Input: Head -> Node1 -> Node2 -> Node3 -> Tail
Output: Tail -> Node3 -> Node2 -> Node1 -> Head

There are several ways to solve this problem, but one common approach is to use a "three-pointer" technique. Here's how it works:

Initialise three pointers: prev (initialised to null), curr (initialised to the head of the linked list), and next (initialised to the second node in the linked list).

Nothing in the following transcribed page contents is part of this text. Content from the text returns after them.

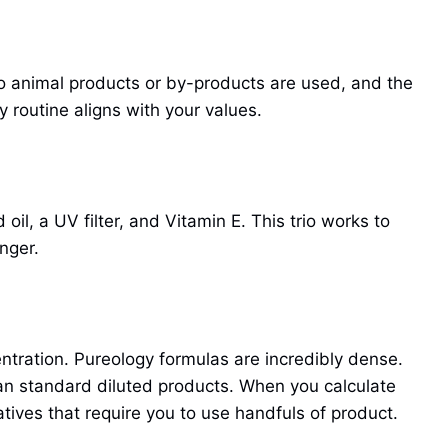
 animal products or by-products are used, and the
 routine aligns with your values.
il, a UV filter, and Vitamin E. This trio works to
nger.
ntration. Pureology formulas are incredibly dense.
than standard diluted products. When you calculate
tives that require you to use handfuls of product.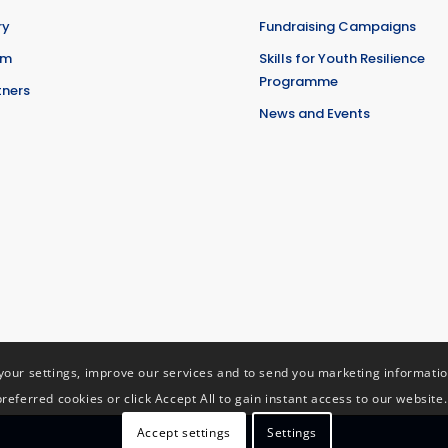
ry
Fundraising Campaigns
am
Skills for Youth Resilience
Programme
tners
News and Events
ur settings, improve our services and to send you marketing information 
preferred cookies or click Accept All to gain instant access to our website.
Accept settings
Settings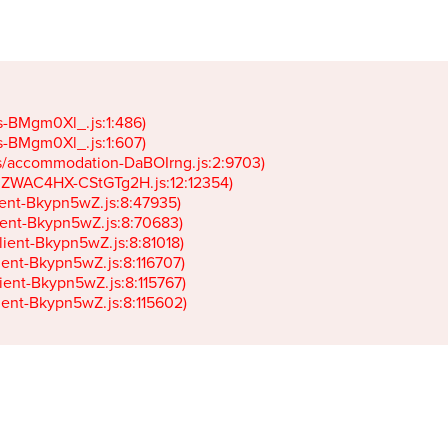
gs-BMgm0Xl_.js:1:486)

gs-BMgm0Xl_.js:1:607)

ets/accommodation-DaBOIrng.js:2:9703)

k-JZWAC4HX-CStGTg2H.js:12:12354)

lient-Bkypn5wZ.js:8:47935)

client-Bkypn5wZ.js:8:70683)

client-Bkypn5wZ.js:8:81018)

lient-Bkypn5wZ.js:8:116707)

lient-Bkypn5wZ.js:8:115767)

client-Bkypn5wZ.js:8:115602)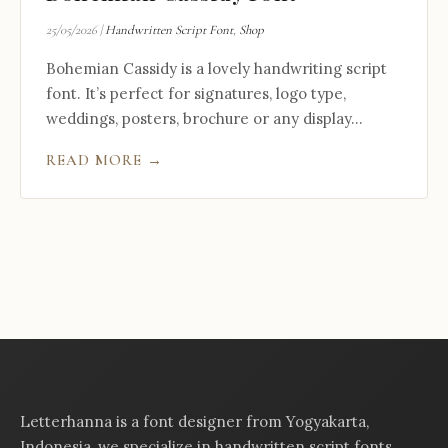
25/05/2026
|
Handwritten Script Font
,
Shop
Bohemian Cassidy is a lovely handwriting script
font. It’s perfect for signatures, logo type,
weddings, posters, brochure or any display...
READ MORE →
Letterhanna is a font designer from Yogyakarta,
Indonesia, we specialize in handwritten script fonts,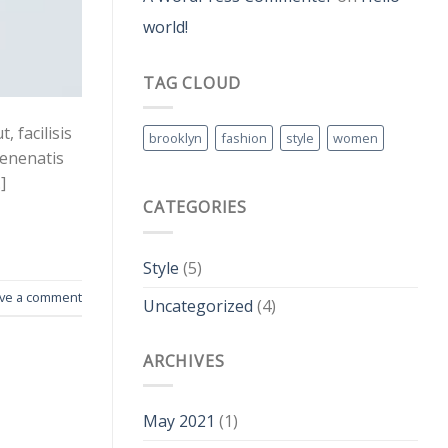
world!
TAG CLOUD
 facilisis
brooklyn
fashion
style
women
venenatis
]
CATEGORIES
Style
(5)
ve a comment
Uncategorized
(4)
ARCHIVES
May 2021
(1)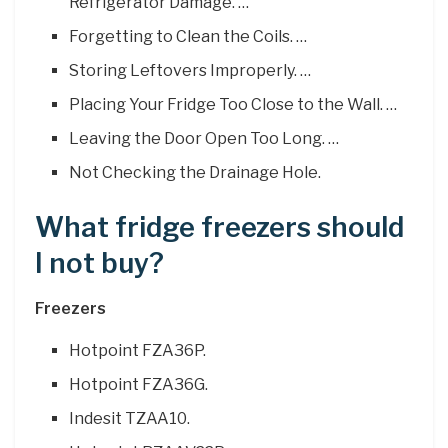
Refrigerator Damage. …
Forgetting to Clean the Coils. …
Storing Leftovers Improperly. …
Placing Your Fridge Too Close to the Wall. …
Leaving the Door Open Too Long. …
Not Checking the Drainage Hole.
What fridge freezers should
I not buy?
Freezers
Hotpoint FZA36P.
Hotpoint FZA36G.
Indesit TZAA10.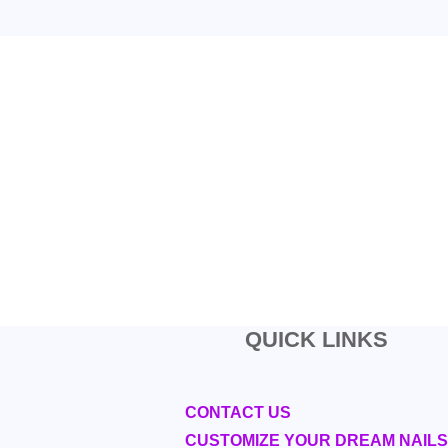
QUICK LINKS
CONTACT US
CUSTOMIZE YOUR DREAM NAILS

While curr is not null, do the following:

  1. Set next to the next node in the linked list.
  2. Set the next reference of curr to prev.
  3. Set prev to curr.
  4. Set curr to next.

Set the head of the linked list to prev.

Here's the JavaScript code that implements this algorithm:

function reverseLinkedList(head) {
  let prev = null
  let curr = head
  while (curr !== null) {
    let next = curr.next
    curr.next = prev
    prev = curr
    curr = next
  }
  return prev
}

This algorithm has a time complexity of O(n), where n is the length of the linked list (since we need to visit each node once), and a space complexity of O(1) (since we only need to use a constant amount of extra space).

Finding the Middle Node

Given a linked list, we can find its middle node by using the "slow-fast" pointer technique. The idea is to use two pointers: a "slow" pointer that moves one node at a time, and a "fast" pointer that moves two nodes at a time. When the fast pointer reaches the end of the list (i.e., its next node is null), the slow pointer will be pointing to the middle node (or the node just before the middle node if the length of the list is even). Here's an example:

Input: Head -> Node1 -> Node2 -> Node3 -> Node4 -> Tail
Output: Node3

Here's the JavaScript code that implements this algorithm:

function findMiddleNode(head) {
  let slow = head
  let fast = head
  while (fast !== null && fast.next !== null) {
    slow = slow.next
    fast = fast.next.next
  }
  return slow
}

This algorithm has a time complexity of O(n), where n is the length of the linked list (since we need to visit each node once), and a space complexity of O(1) (since we only need to use a constant amount of extra space).

Detecting a Cycle

Finally, another common question involving linked lists is how to detect whether a linked list contains a cycle (i.e., a loop where a node points to a previous node in the list). Here's an example:

Input: Head -> Node1 -> Node2 -> Node3 -> Node4 -> Node2
Output: true

To detect a cycle in a linked list, we can use the "slow-fast" pointer technique again. We start by initialising two pointers: a "slow" pointer that moves one node at a time, and a "fast" pointer that moves two nodes at a time. If there is a cycle in the list, the fast pointer will eventually "catch up" to the slow pointer (since it is moving twice as fast). If there is no cycle, the fast pointer will reach the end of the list (i.e., its next node is null) and we can return false.

Here's the JavaScript code that implements this algorithm:

function hasCycle(head) {
  let slow = head
  let fast = head
  while (fast !== null && fast.next !== null) {
    slow = slow.next
    fast = fast.next.next
    if (slow === fast) {
      return true
    }
  }
  return false
}

This algorithm has a time complexity of O(n), where n is the length of the linked list (since we need to visit each node once), and a space complexity of O(1) (since we only need to use a constant amount of extra space).